I’ve mentioned the issue to the dev team, so if there is a way to prevent this in the future, without missing malicious files I’m sure it will be implemented. Unfortunately, PHP is very flexible in what it allows near “eval” and other keywords and functions (even comments between “eval” and its open parentheses), so it doesn’t look like the regex could be refined without making it extremely slow for the volume of files that are scanned.
It should be fairly rare that this happens, but still may come up from time to time.
-Matt R
Hi,
I’ve got the same warning
Alert generated at Friday 22nd of April 2016 at 08:30:21 AM
Critical Problems:
* File appears to be malicious: wp-content/plugins/redux-framework/ReduxCore/inc/fields/ace_editor/vendor/mode-php.js
Latest versions of the WP and plugin in use.
May I ignore this alert?
Thanks
File appears to be malicious: wp-content/plugins/redux-framework/ReduxCore/inc/fields/ace_editor/vendor/mode-php.js
Filename: wp-content/plugins/redux-framework/ReduxCore/inc/fields/ace_editor/vendor/mode-php.js
File type: Not a core, theme or plugin file.

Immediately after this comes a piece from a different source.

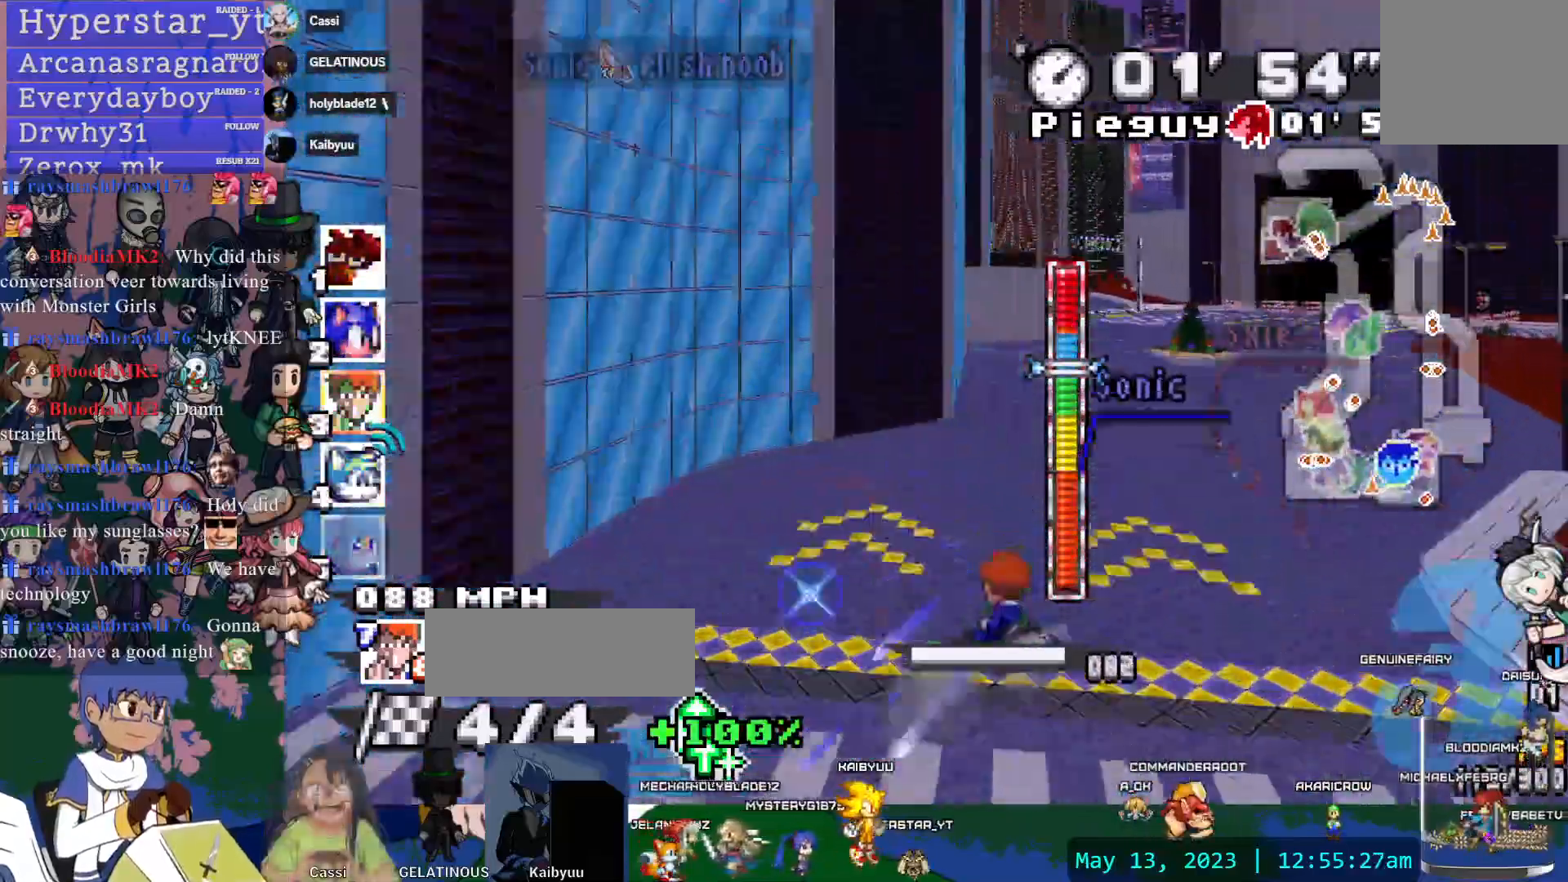
{"dt_ms": 500, "buttons": ["CROSS", "R1"], "left_stick": "left", "right_stick": "center", "events": [[267, "left_stick", "right"], [400, "left_stick", "center"], [483, "left_stick", "left"], [500, "R1", "down"]]}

Issue first detected: 55 mins ago.
Severity: Critical
Status New
This file appears to be installed by a hacker to perform malicious activity. If you know about this file you can choose to ignore it to exclude it from future scans. The text we found in this file that matches a known malicious file is: “EvalError|InternalError|RangeError|ReferenceError|StopIteration|SyntaxError|TypeError|URIError|decodeURI|decodeURIComponent|encodeURI|encodeURIComponent|eval|isFinite|isNaN|parseFloat|parseInt|JSON|Ma…”. The infection type is: Suspicious eval with base64 decode.
I assure you, it is not. ace_editor is a well-known product that many people use. It’s a false alert.
What product gives you these alerts? I would love to find a way to fix these warnings if I knew how to reproduce them on my end. 😉
I too have had the same alert running Evolve + theme with the exact same error. Reinstalled the latest version of wp-content/themes/evolve-plus/library/admin/redux-extensions/extensions/vendor_support/vendor/ace_editor/mode-php.js from a freshly downloaded theme bundle and got the same error on Wordfence.
When I mark it as “fixed” and do a rescan the file is marked again as a critically severe error.
Seems like the problem remains.
Any chance that Wordfence can be updated to avoid this false positive?